I’m such a public radio groupie that David Kestenbaum and Chana Joffe-Walt are minor idols of mine. I get excited on the very occasional occasions when David calls to ask me a question, and Chana . . . well, if I were in my twenties and single, I would probably have a crush on her. So I was disappointed to listen through their recent Planet Money episode on health care, waiting for them to tell the other side of the story, but finally being left to yell at my radio. (No, I don’t actually yell at inanimate objects, but you know what I mean.)
David and Chana use the metaphor of an all-you-can-eat buffet to illustrate the well-known problem in health care that end consumers don’t bear anything near the full costs of their choices, which ordinarily leads to overconsumption. One problem with our health care system is high costs, so it’s common to blame high costs on the all-you-can-eat buffet.
Planet Money hosted the usual version of this debate. David Goldhill argued that, since Americans spend $1.7 million on health insurance in their lifetimes (I’m not sure what that number is, since it’s clearly not out-of-pocket premiums, but maybe it includes the full value of Medicare policies), they should basically be given the $1.7 million instead and forced to make their own health care choices; this, he claims, would increase quality. (He didn’t say, at least on the air, that it would reduce costs, but most people favoring this approach think it will.) Richard Kirsch argued that this is nuts, because people have little to no ability to make good health care choices given the vast information gap between them and their doctors, and the likely outcome is that people will skimp on necessary care and end up paying more later in their lives. I’m in the Kirsch camp – I think the information problem is so great that people would either blindly do what their doctors say, or they would skimp on health care expenses in ways that are likely to hurt them* – but that’s not the point here.
No, the missing element in this story – not only on Planet Money, but almost every time it is told – is distribution. Any health care system in any advanced democracy plays a redistributive function. Let’s start with an example.
Goldhill’s $1.7 million figure ignores the fact that different people get different amounts of health insurance benefits over their lifetimes. His idea is that instead of having your premiums paid for by your employer, you should get the cash instead and put it in some form of health savings account. If you have a serious illness when you are young, he says you should be able to get an advance on your future benefits. (Just who would give you that advance was unclear on the radio, but I’ll assume he has a solution.) But what if you are a twenty-something waiting tables and you currently get zero health insurance paid for you? Then you would be getting zero cash instead of your “employer benefits,” your health savings account would include zero, and there is no reason to be sure it will ever include more than zero. (I guess when you’re 65 you’ll get Medicare, but who says you’ll live until 65?) So to make something like Goldhill’s system work, you have to start off by guaranteeing every person some large amount of money over the course of his life to pay for health care.

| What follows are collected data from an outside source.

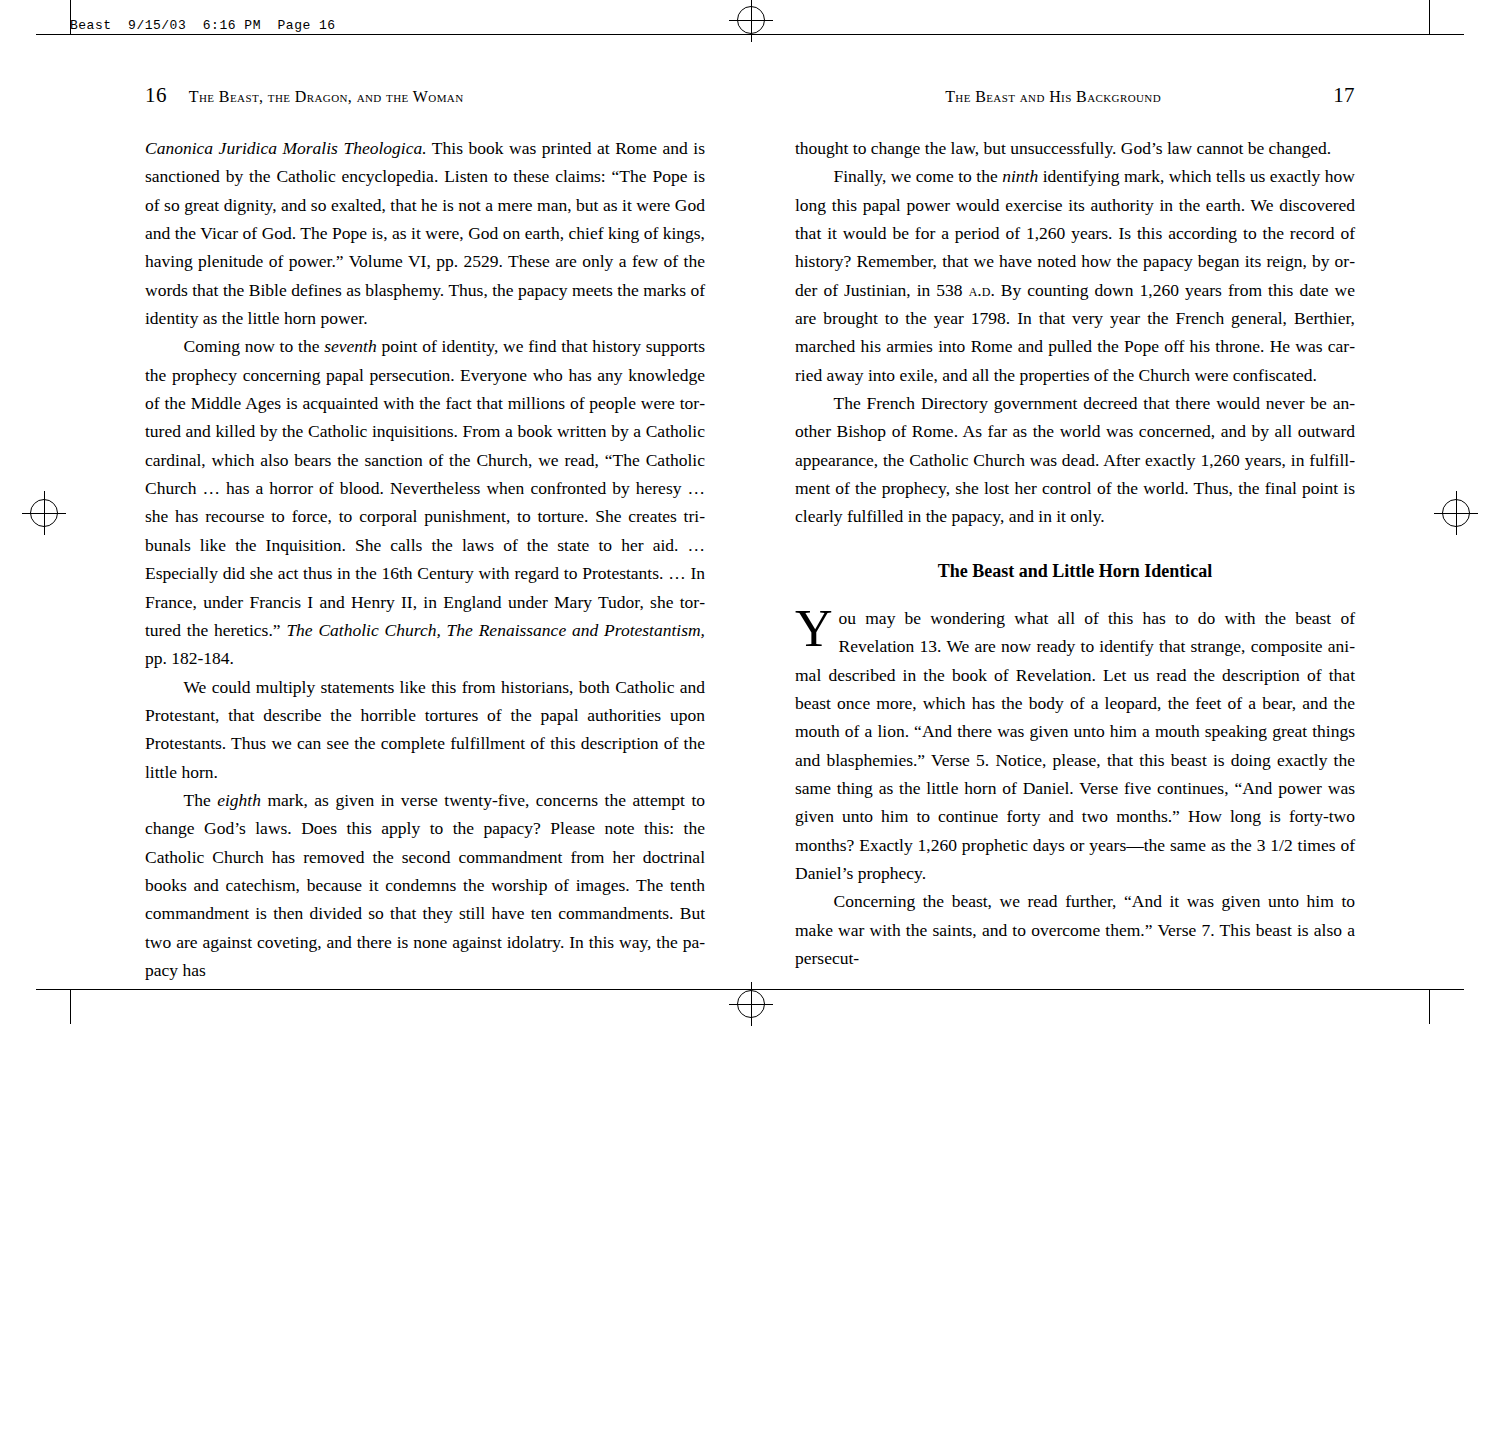Beast 9/15/03 6:16 PM Page 16
16 The Beast, the Dragon, and the Woman
Canonica Juridica Moralis Theologica. This book was printed at Rome and is sanctioned by the Catholic encyclopedia. Listen to these claims: “The Pope is of so great dignity, and so exalted, that he is not a mere man, but as it were God and the Vicar of God. The Pope is, as it were, God on earth, chief king of kings, having plenitude of power.” Volume VI, pp. 2529. These are only a few of the words that the Bible defines as blasphemy. Thus, the papacy meets the marks of identity as the little horn power.
Coming now to the seventh point of identity, we find that history supports the prophecy concerning papal persecution. Everyone who has any knowledge of the Middle Ages is acquainted with the fact that millions of people were tortured and killed by the Catholic inquisitions. From a book written by a Catholic cardinal, which also bears the sanction of the Church, we read, “The Catholic Church … has a horror of blood. Nevertheless when confronted by heresy … she has recourse to force, to corporal punishment, to torture. She creates tribunals like the Inquisition. She calls the laws of the state to her aid. … Especially did she act thus in the 16th Century with regard to Protestants. … In France, under Francis I and Henry II, in England under Mary Tudor, she tortured the heretics.” The Catholic Church, The Renaissance and Protestantism, pp. 182-184.
We could multiply statements like this from historians, both Catholic and Protestant, that describe the horrible tortures of the papal authorities upon Protestants. Thus we can see the complete fulfillment of this description of the little horn.
The eighth mark, as given in verse twenty-five, concerns the attempt to change God’s laws. Does this apply to the papacy? Please note this: the Catholic Church has removed the second commandment from her doctrinal books and catechism, because it condemns the worship of images. The tenth commandment is then divided so that they still have ten commandments. But two are against coveting, and there is none against idolatry. In this way, the papacy has
The Beast and His Background 17
thought to change the law, but unsuccessfully. God’s law cannot be changed.
Finally, we come to the ninth identifying mark, which tells us exactly how long this papal power would exercise its authority in the earth. We discovered that it would be for a period of 1,260 years. Is this according to the record of history? Remember, that we have noted how the papacy began its reign, by order of Justinian, in 538 a.d. By counting down 1,260 years from this date we are brought to the year 1798. In that very year the French general, Berthier, marched his armies into Rome and pulled the Pope off his throne. He was carried away into exile, and all the properties of the Church were confiscated.
The French Directory government decreed that there would never be another Bishop of Rome. As far as the world was concerned, and by all outward appearance, the Catholic Church was dead. After exactly 1,260 years, in fulfillment of the prophecy, she lost her control of the world. Thus, the final point is clearly fulfilled in the papacy, and in it only.
The Beast and Little Horn Identical
You may be wondering what all of this has to do with the beast of Revelation 13. We are now ready to identify that strange, composite animal described in the book of Revelation. Let us read the description of that beast once more, which has the body of a leopard, the feet of a bear, and the mouth of a lion. “And there was given unto him a mouth speaking great things and blasphemies.” Verse 5. Notice, please, that this beast is doing exactly the same thing as the little horn of Daniel. Verse five continues, “And power was given unto him to continue forty and two months.” How long is forty-two months? Exactly 1,260 prophetic days or years—the same as the 3 1/2 times of Daniel’s prophecy.
Concerning the beast, we read further, “And it was given unto him to make war with the saints, and to overcome them.” Verse 7. This beast is also a persecut-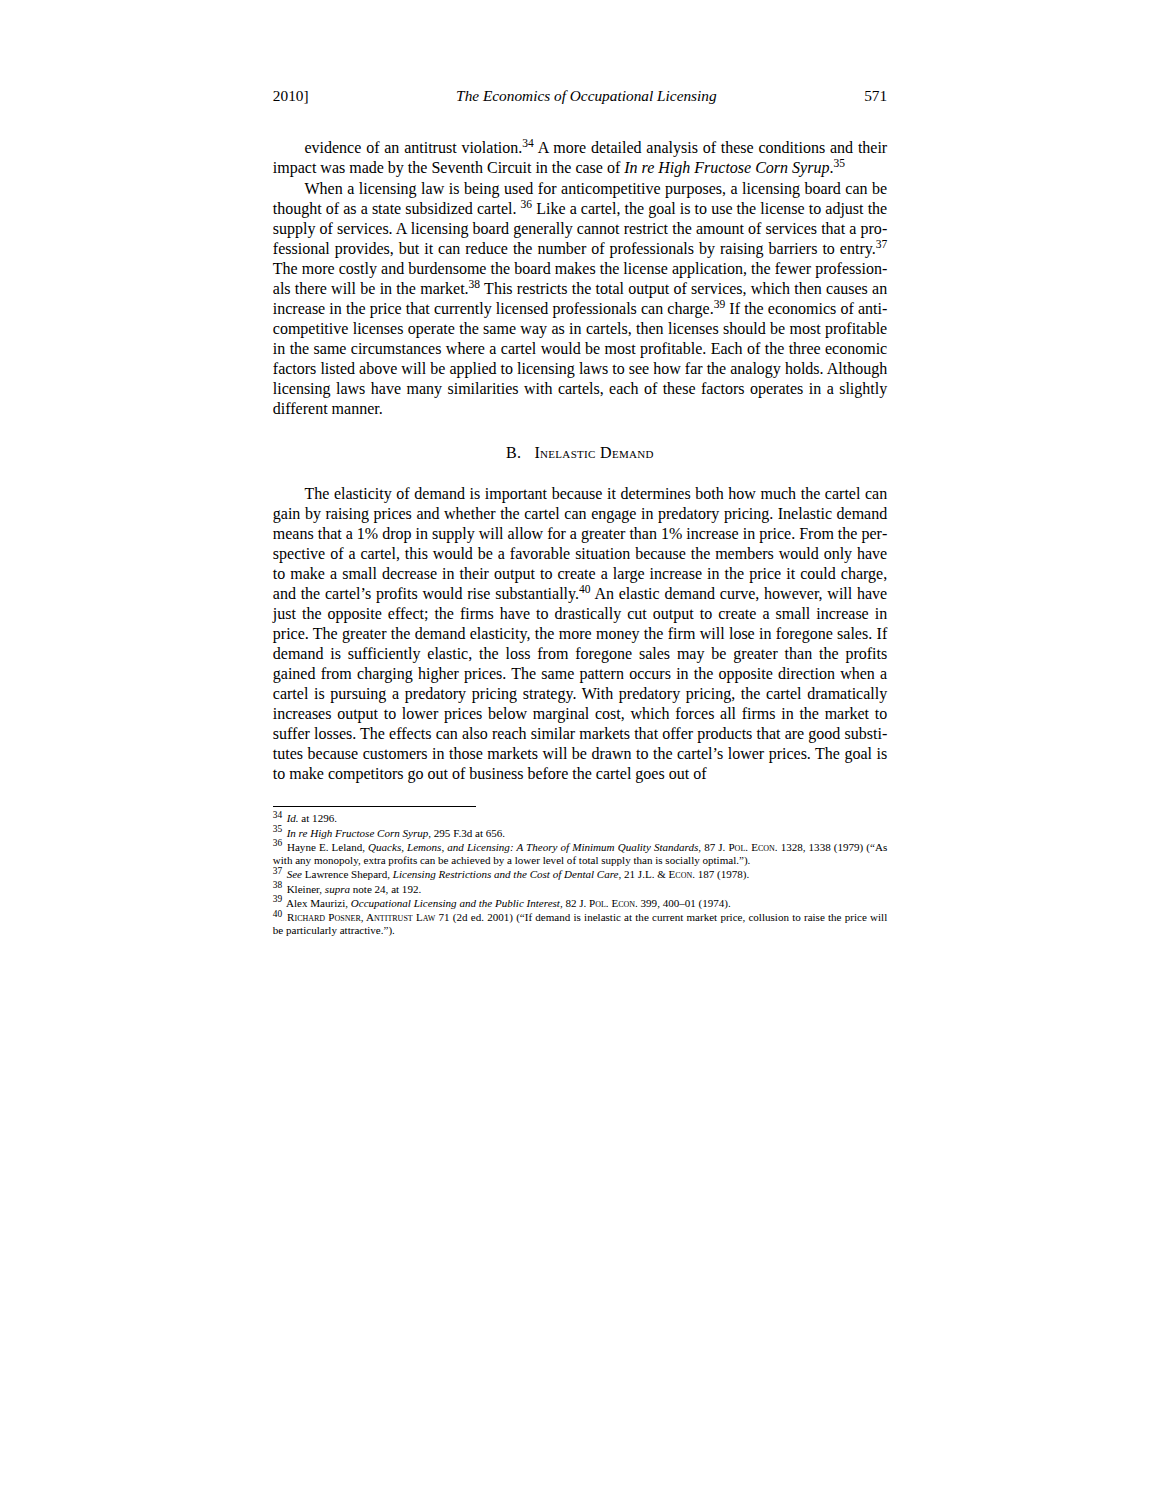2010] The Economics of Occupational Licensing 571
evidence of an antitrust violation.34 A more detailed analysis of these conditions and their impact was made by the Seventh Circuit in the case of In re High Fructose Corn Syrup.35
When a licensing law is being used for anticompetitive purposes, a licensing board can be thought of as a state subsidized cartel. 36 Like a cartel, the goal is to use the license to adjust the supply of services. A licensing board generally cannot restrict the amount of services that a professional provides, but it can reduce the number of professionals by raising barriers to entry.37 The more costly and burdensome the board makes the license application, the fewer professionals there will be in the market.38 This restricts the total output of services, which then causes an increase in the price that currently licensed professionals can charge.39 If the economics of anticompetitive licenses operate the same way as in cartels, then licenses should be most profitable in the same circumstances where a cartel would be most profitable. Each of the three economic factors listed above will be applied to licensing laws to see how far the analogy holds. Although licensing laws have many similarities with cartels, each of these factors operates in a slightly different manner.
B. Inelastic Demand
The elasticity of demand is important because it determines both how much the cartel can gain by raising prices and whether the cartel can engage in predatory pricing. Inelastic demand means that a 1% drop in supply will allow for a greater than 1% increase in price. From the perspective of a cartel, this would be a favorable situation because the members would only have to make a small decrease in their output to create a large increase in the price it could charge, and the cartel’s profits would rise substantially.40 An elastic demand curve, however, will have just the opposite effect; the firms have to drastically cut output to create a small increase in price. The greater the demand elasticity, the more money the firm will lose in foregone sales. If demand is sufficiently elastic, the loss from foregone sales may be greater than the profits gained from charging higher prices. The same pattern occurs in the opposite direction when a cartel is pursuing a predatory pricing strategy. With predatory pricing, the cartel dramatically increases output to lower prices below marginal cost, which forces all firms in the market to suffer losses. The effects can also reach similar markets that offer products that are good substitutes because customers in those markets will be drawn to the cartel’s lower prices. The goal is to make competitors go out of business before the cartel goes out of
34 Id. at 1296.
35 In re High Fructose Corn Syrup, 295 F.3d at 656.
36 Hayne E. Leland, Quacks, Lemons, and Licensing: A Theory of Minimum Quality Standards, 87 J. Pol. Econ. 1328, 1338 (1979) (“As with any monopoly, extra profits can be achieved by a lower level of total supply than is socially optimal.”).
37 See Lawrence Shepard, Licensing Restrictions and the Cost of Dental Care, 21 J.L. & Econ. 187 (1978).
38 Kleiner, supra note 24, at 192.
39 Alex Maurizi, Occupational Licensing and the Public Interest, 82 J. Pol. Econ. 399, 400–01 (1974).
40 Richard Posner, Antitrust Law 71 (2d ed. 2001) (“If demand is inelastic at the current market price, collusion to raise the price will be particularly attractive.”).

Let’s say we’ve gotten over that problem and somehow everyone has access to $1.7 million over the course of his lifetime. Then you have the even bigger problem of variance in outcomes. Some people will incur $250,000 in actual health care costs; others will incur $5 million. Simply having $1.7 million handed to you doesn’t protect you against risk. Goldhill suggests buying a policy with a $50,000 annual deductible and paying the rest out of your health savings account. But the fact remains that for many people, the health savings account will run out; actuarially speaking, if $1.7 million is the average and other things do not change, then exactly half of all people will run out of money.
This just illustrates that a core function of any health insurance scheme is redistribution. People start out in different economic circumstances, and they suffer different fates in their lives. Without redistribution in some form, the ones who are poor and get sick will simply not be able to afford health care. Cashing out their employer health benefits and giving them “choice” won’t change that – especially if they don’t have employer health benefits to begin with. Yes, insurance can play a redistributive role on its own, but it only works if poor people can afford to buy insurance that will cover them against serious illness. And once they have that insurance, then the price signals so beloved of conservatives won’t function anymore. The problem is really very simple: for price signals to work, you have to be willing to let consumers run out of money, since no one can predict his future health care needs. And then they die.
So what really frustrates me about this whole “consumer choice” fraud is the premise it begins with. It starts out by framing health care as a problem of consumer incentives – health care is too cheap. This is a factually accurate framing that leads you to a dead end (unless you think people who underestimate their future sickness should die). I think the right way to frame this issue is with this question: Given a poor person and a rich person who have the same potentially fatal disease, should both of them live, or only one?
* Goldhill argues that consumers don’t have to be medical experts because as long as some people are, that will ensure that the market rewards quality, and therefore only quality providers will remain in the market. This may address the quality issue, but I don’t see how it helps consumers decide whether or not they need an MRI when they have a potential diagnosis they don’t understand.